Но истории о борцах за правое дело и за него же погибающих, знать, в какую-то особую нишу души западали на долгое сохранение, чтобы быть востребованными по первому зову…

Когда в пятьдесят шестом, после лукавых хрущевских откровений, впервые почувствовал себя выпадающим из общего строя и настроя, тогда-то вдруг джинн бунта и протеста, высвободившийся из той, потаенной, ниши, заговорил во мне языком Овода: «Клятвы — чепуха. Не они связывают человека. Если вами овладела идея — это все!»

Тогда-то и начались двоения, основательно измотавшие.

…Как любить мне Тебя, непонятную?Как мне мстить, не поранив Тебя?..

Беспомощности своего рифмоплетства всегда стыдился, но это был способ своеобразного проговорения проблемы-боли, после которого легчало. Ведь еще предстояло умыкнуться от другой проблемы, не менее чреватой духовным распадом. Предельно точно выраженной я нашел ее в одной строке Байрона, хотя эта строка в общем-то не о том…

My very love tо Thee is hate tо them.

(Моя любовь к Тебе — это ненависть к ним.)

Любовь что? Она в душе да душевных помыслах. А ненависть, она ведь, прямо скажем, в руках. Действия, продиктованные зудом ненависти в ладонях, могут первую часть байроновского уравнения свести до призрачного состояния.

А «выпадение» меж тем углублялось и усугублялось, и психология «человека подполья» уже выстраивала свою систему ценностей и интересов. Интересы и ценности сами по себе были в меру и правильными, и праведными, а поскольку еще и шли вразрез с общепринятыми, то многое легковесное и легкомысленное в характере автоматически вычищалось.
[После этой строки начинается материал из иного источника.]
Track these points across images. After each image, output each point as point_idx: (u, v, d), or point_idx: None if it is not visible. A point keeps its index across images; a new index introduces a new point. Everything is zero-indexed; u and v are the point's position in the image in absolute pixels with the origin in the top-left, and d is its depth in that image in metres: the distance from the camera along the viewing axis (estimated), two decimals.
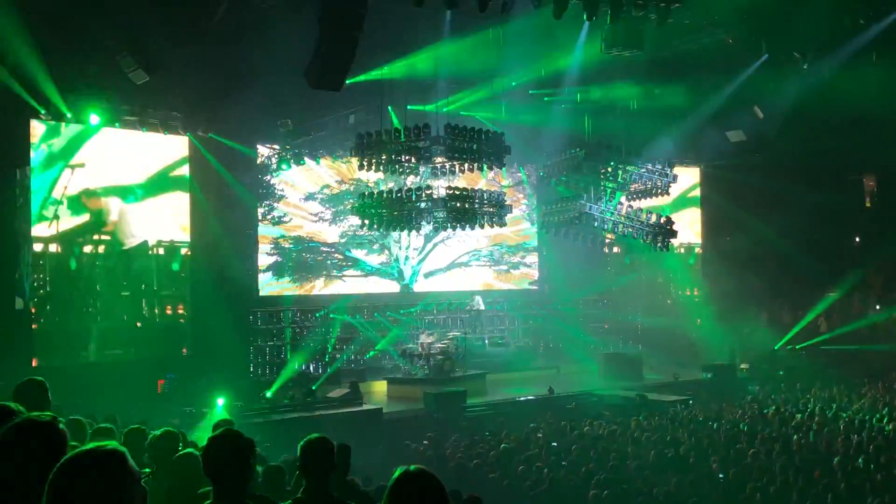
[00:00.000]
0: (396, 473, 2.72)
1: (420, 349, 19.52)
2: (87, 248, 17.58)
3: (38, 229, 16.66)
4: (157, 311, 18.64)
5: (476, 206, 17.32)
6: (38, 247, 16.71)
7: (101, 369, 16.19)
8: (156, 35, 15.34)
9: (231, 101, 17.32)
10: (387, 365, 20.97)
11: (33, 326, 16.31)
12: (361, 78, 18.21)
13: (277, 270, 21.17)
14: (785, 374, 20.88)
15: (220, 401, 15.23)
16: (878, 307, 24.67)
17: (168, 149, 18.58)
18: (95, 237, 17.65)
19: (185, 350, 17.56)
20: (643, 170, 18.92)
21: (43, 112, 16.32)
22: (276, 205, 21.12)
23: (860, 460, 10.80)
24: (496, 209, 17.70)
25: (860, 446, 11.80)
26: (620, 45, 17.07)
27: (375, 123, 17.86)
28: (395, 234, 21.26)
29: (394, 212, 17.26)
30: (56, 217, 16.81)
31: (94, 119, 17.02)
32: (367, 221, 17.62)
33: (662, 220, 19.05)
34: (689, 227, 26.55)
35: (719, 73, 20.52)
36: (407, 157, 16.92)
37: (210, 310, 18.02)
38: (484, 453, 11.94)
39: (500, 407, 17.42)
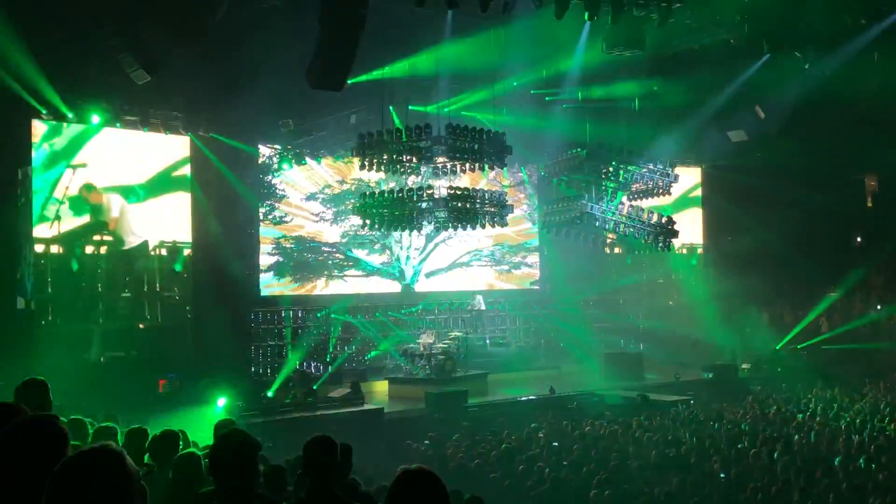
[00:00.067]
0: (398, 473, 2.72)
1: (421, 349, 19.52)
2: (89, 249, 17.58)
3: (40, 230, 16.66)
4: (159, 312, 18.61)
5: (477, 206, 17.31)
6: (39, 248, 16.70)
7: (103, 369, 16.20)
8: (157, 35, 15.33)
9: (232, 101, 17.32)
10: (388, 365, 20.97)
11: (36, 330, 16.28)
12: (363, 78, 18.21)
13: (278, 270, 21.18)
14: (786, 373, 20.86)
15: (222, 400, 15.25)
16: (878, 307, 24.66)
17: (170, 149, 18.58)
18: (97, 238, 17.64)
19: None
20: (644, 170, 18.93)
21: (44, 112, 16.34)
22: (277, 205, 21.13)
23: (861, 460, 10.79)
24: (497, 209, 17.69)
25: (862, 446, 11.78)
26: (622, 44, 17.09)
27: (377, 123, 17.87)
28: (396, 234, 21.26)
29: (395, 212, 17.27)
30: (58, 217, 16.80)
31: (95, 119, 17.03)
32: (368, 221, 17.63)
33: (664, 220, 19.05)
34: (691, 228, 26.54)
35: (720, 72, 20.51)
36: (408, 157, 16.92)
37: (211, 309, 18.02)
38: (485, 453, 11.94)
39: (501, 407, 17.41)
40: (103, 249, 17.75)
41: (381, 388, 19.55)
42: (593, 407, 17.22)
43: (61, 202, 16.90)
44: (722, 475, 10.40)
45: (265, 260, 20.87)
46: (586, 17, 15.04)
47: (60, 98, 16.28)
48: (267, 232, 20.93)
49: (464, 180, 19.40)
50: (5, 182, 15.78)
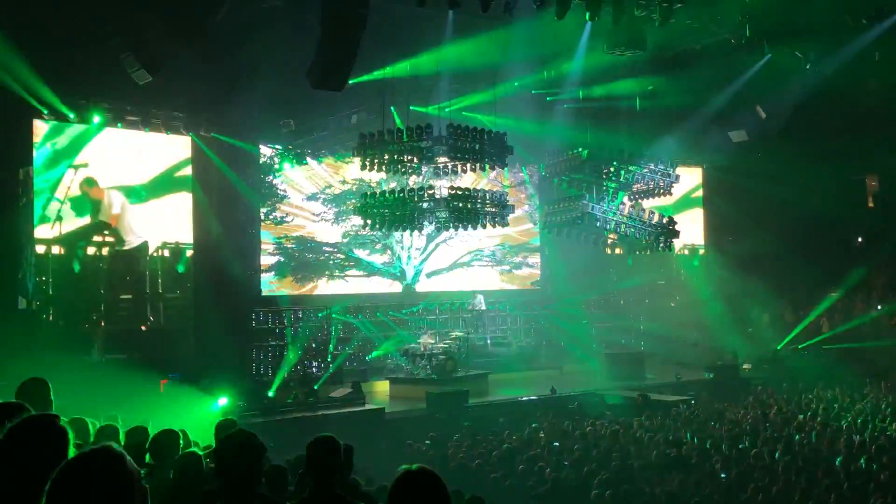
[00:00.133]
0: (399, 473, 2.72)
1: (422, 349, 19.52)
2: (91, 250, 17.55)
3: (42, 230, 16.65)
4: (162, 314, 18.57)
5: (478, 206, 17.32)
6: (41, 248, 16.67)
7: (104, 369, 16.19)
8: (158, 35, 15.34)
9: (233, 100, 17.33)
10: (389, 365, 20.98)
11: (37, 331, 16.26)
12: (364, 78, 18.21)
13: (280, 270, 21.19)
14: (787, 374, 20.84)
15: (223, 400, 15.24)
16: (879, 307, 24.66)
17: (171, 149, 18.60)
18: (98, 238, 17.62)
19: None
20: (645, 170, 18.93)
21: (45, 112, 16.35)
22: (278, 205, 21.14)
23: (863, 461, 10.78)
24: (498, 209, 17.69)
25: (863, 446, 11.77)
26: (623, 45, 17.08)
27: (378, 123, 17.87)
28: (396, 234, 21.27)
29: (396, 212, 17.26)
30: (59, 218, 16.79)
31: (96, 119, 17.04)
32: (369, 221, 17.63)
33: (665, 220, 19.04)
34: (692, 228, 26.56)
35: (721, 72, 20.50)
36: (409, 157, 16.93)
37: (212, 309, 18.02)
38: (486, 453, 11.94)
39: (502, 407, 17.41)
40: (105, 251, 17.74)
41: (382, 388, 19.55)
42: (594, 407, 17.22)
43: (63, 202, 16.90)
44: (723, 475, 10.40)
45: (266, 260, 20.88)
46: (587, 17, 15.04)
47: (61, 98, 16.29)
48: (268, 232, 20.93)
49: (465, 180, 19.40)
50: (6, 182, 15.79)
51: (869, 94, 19.72)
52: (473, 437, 13.56)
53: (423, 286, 23.38)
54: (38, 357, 14.10)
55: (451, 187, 17.23)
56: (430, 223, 17.74)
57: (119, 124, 17.64)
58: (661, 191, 19.44)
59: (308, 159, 20.79)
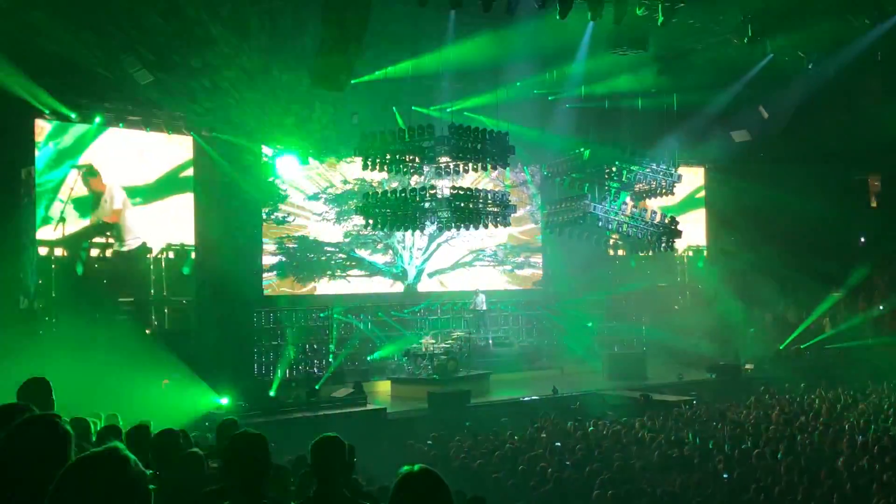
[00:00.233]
0: (400, 474, 2.72)
1: (424, 349, 19.52)
2: (94, 252, 17.51)
3: (45, 232, 16.62)
4: (166, 317, 18.51)
5: (480, 205, 17.31)
6: (44, 250, 16.63)
7: (106, 370, 16.18)
8: (160, 35, 15.37)
9: (235, 100, 17.33)
10: (391, 365, 20.97)
11: (40, 332, 16.24)
12: (366, 78, 18.23)
13: (281, 270, 21.19)
14: (790, 373, 20.83)
15: (224, 400, 15.24)
16: (881, 307, 24.64)
17: (175, 151, 18.59)
18: (101, 240, 17.57)
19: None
20: (647, 169, 18.91)
21: (47, 112, 16.35)
22: (280, 204, 21.13)
23: (865, 461, 10.76)
24: (500, 209, 17.69)
25: (865, 447, 11.76)
26: (625, 45, 17.11)
27: (379, 123, 17.87)
28: (398, 234, 21.26)
29: (398, 211, 17.26)
30: (62, 219, 16.75)
31: (98, 119, 17.05)
32: (371, 221, 17.63)
33: (667, 219, 19.03)
34: (696, 229, 26.56)
35: (724, 72, 20.50)
36: (411, 157, 16.93)
37: (214, 309, 18.01)
38: (488, 453, 11.93)
39: (503, 407, 17.39)
40: (109, 252, 17.71)
41: (383, 388, 19.55)
42: (596, 407, 17.20)
43: (66, 203, 16.87)
44: (725, 475, 10.38)
45: (268, 260, 20.88)
46: (589, 17, 15.05)
47: (63, 98, 16.31)
48: (270, 231, 20.93)
49: (466, 180, 19.40)
50: (8, 182, 15.80)
51: (871, 94, 19.72)
52: (475, 437, 13.55)
53: (424, 286, 23.38)
54: (41, 357, 14.11)
55: (453, 187, 17.22)
56: (432, 223, 17.73)
57: (120, 124, 17.65)
58: (663, 190, 19.43)
59: (310, 159, 20.77)
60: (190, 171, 18.76)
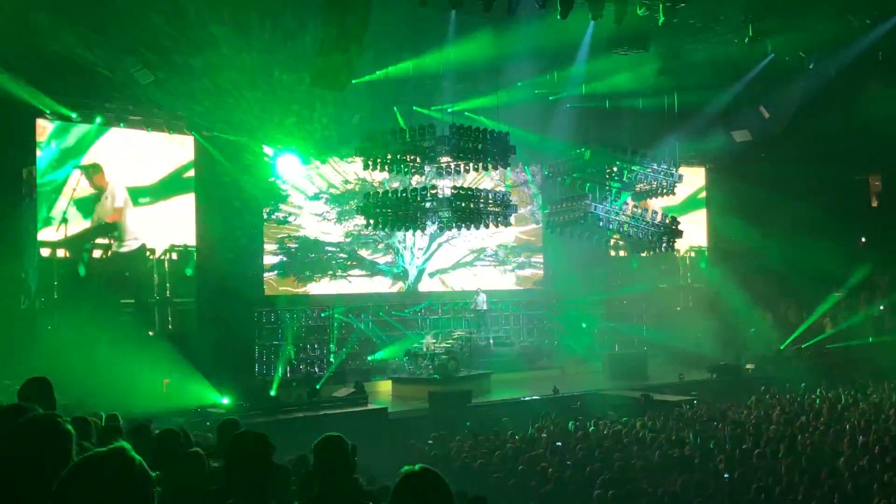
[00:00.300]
0: (402, 474, 2.72)
1: (425, 349, 19.52)
2: (97, 253, 17.49)
3: (47, 233, 16.58)
4: (170, 319, 18.48)
5: (481, 205, 17.31)
6: (46, 251, 16.59)
7: (107, 370, 16.18)
8: (161, 35, 15.37)
9: (236, 100, 17.34)
10: (391, 364, 20.98)
11: (42, 330, 16.23)
12: (366, 78, 18.23)
13: (282, 270, 21.19)
14: (790, 373, 20.82)
15: (225, 400, 15.25)
16: (882, 307, 24.63)
17: (177, 152, 18.59)
18: (104, 241, 17.54)
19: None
20: (648, 169, 18.90)
21: (48, 112, 16.36)
22: (280, 204, 21.12)
23: (866, 461, 10.76)
24: (501, 209, 17.69)
25: (866, 447, 11.75)
26: (626, 44, 17.09)
27: (380, 123, 17.87)
28: (399, 234, 21.25)
29: (399, 211, 17.26)
30: (65, 220, 16.71)
31: (98, 119, 17.06)
32: (372, 221, 17.62)
33: (667, 219, 19.02)
34: (698, 229, 26.56)
35: (724, 72, 20.49)
36: (412, 157, 16.93)
37: (215, 309, 18.01)
38: (488, 453, 11.93)
39: (504, 407, 17.40)
40: (111, 254, 17.68)
41: (384, 387, 19.56)
42: (597, 407, 17.20)
43: (69, 204, 16.84)
44: (726, 475, 10.38)
45: (269, 259, 20.88)
46: (590, 17, 15.04)
47: (64, 98, 16.31)
48: (271, 231, 20.93)
49: (466, 179, 19.39)
50: (10, 182, 15.81)
51: (872, 94, 19.71)
52: (476, 437, 13.55)
53: (425, 286, 23.38)
54: (43, 357, 14.13)
55: (454, 187, 17.22)
56: (433, 223, 17.73)
57: (121, 124, 17.65)
58: (664, 190, 19.41)
59: (311, 159, 20.78)
60: (191, 173, 18.75)
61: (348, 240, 22.11)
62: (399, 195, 17.14)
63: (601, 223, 18.31)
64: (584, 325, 23.95)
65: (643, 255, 21.88)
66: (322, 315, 21.24)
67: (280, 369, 18.98)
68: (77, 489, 2.13)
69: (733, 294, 24.16)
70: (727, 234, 26.34)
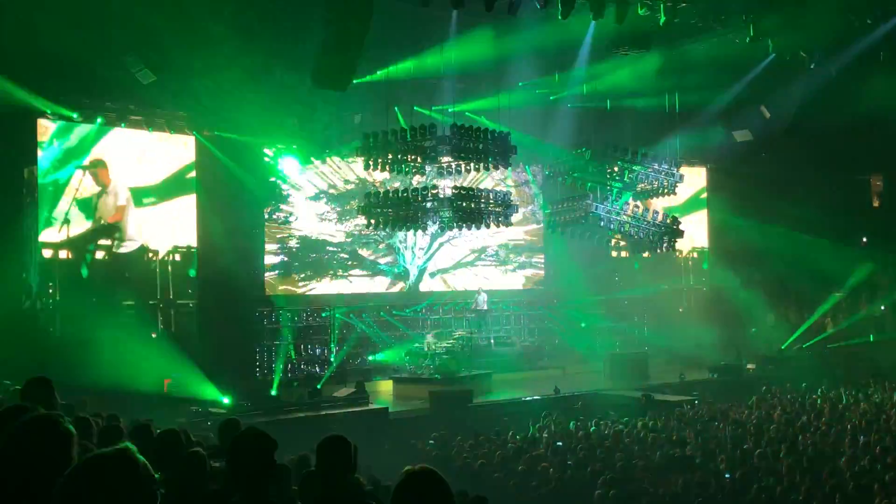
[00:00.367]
0: (402, 474, 2.72)
1: (426, 349, 19.52)
2: (99, 255, 17.47)
3: (50, 234, 16.54)
4: (173, 321, 18.48)
5: (482, 205, 17.31)
6: (48, 252, 16.55)
7: (108, 370, 16.18)
8: (162, 35, 15.38)
9: (237, 100, 17.34)
10: (392, 364, 20.97)
11: (44, 331, 16.22)
12: (368, 78, 18.23)
13: (283, 270, 21.19)
14: (791, 373, 20.81)
15: (225, 400, 15.24)
16: (883, 307, 24.62)
17: (177, 151, 18.58)
18: (106, 242, 17.52)
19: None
20: (649, 169, 18.90)
21: (49, 112, 16.36)
22: (281, 204, 21.13)
23: (867, 461, 10.76)
24: (502, 209, 17.69)
25: (867, 447, 11.75)
26: (627, 44, 17.09)
27: (381, 123, 17.87)
28: (400, 234, 21.25)
29: (400, 211, 17.26)
30: (67, 221, 16.67)
31: (99, 119, 17.06)
32: (372, 221, 17.63)
33: (668, 219, 19.01)
34: (700, 231, 26.54)
35: (726, 72, 20.49)
36: (413, 157, 16.93)
37: (216, 309, 18.00)
38: (489, 453, 11.93)
39: (505, 407, 17.39)
40: (113, 254, 17.67)
41: (385, 387, 19.55)
42: (598, 407, 17.18)
43: (71, 204, 16.81)
44: (727, 475, 10.38)
45: (270, 259, 20.88)
46: (591, 16, 15.05)
47: (65, 98, 16.31)
48: (272, 231, 20.93)
49: (467, 179, 19.39)
50: (11, 182, 15.81)
51: (873, 94, 19.69)
52: (477, 437, 13.55)
53: (426, 285, 23.38)
54: (44, 357, 14.14)
55: (455, 187, 17.22)
56: (434, 223, 17.73)
57: (122, 124, 17.65)
58: (665, 190, 19.41)
59: (312, 159, 20.78)
60: (193, 174, 18.74)
61: (349, 240, 22.11)
62: (400, 195, 17.14)
63: (602, 223, 18.31)
64: (584, 325, 23.94)
65: (644, 255, 21.88)
66: (323, 315, 21.24)
67: (281, 369, 18.99)
68: (82, 490, 2.13)
69: (734, 294, 24.15)
70: (728, 234, 26.33)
И подлинным везением в этом смысле было мое «попадание» в 1965 году в военно ориентированную организацию Игоря Огурцова. Редактирование жизненного стиля происходило в «солдатском» направлении, а не просто в диссидентском. Все личное, не исчезая, отступало на вторые планы, выдвигая на первые дисциплину и духовно-идейно ориентированную целесообразность суждений и поступков.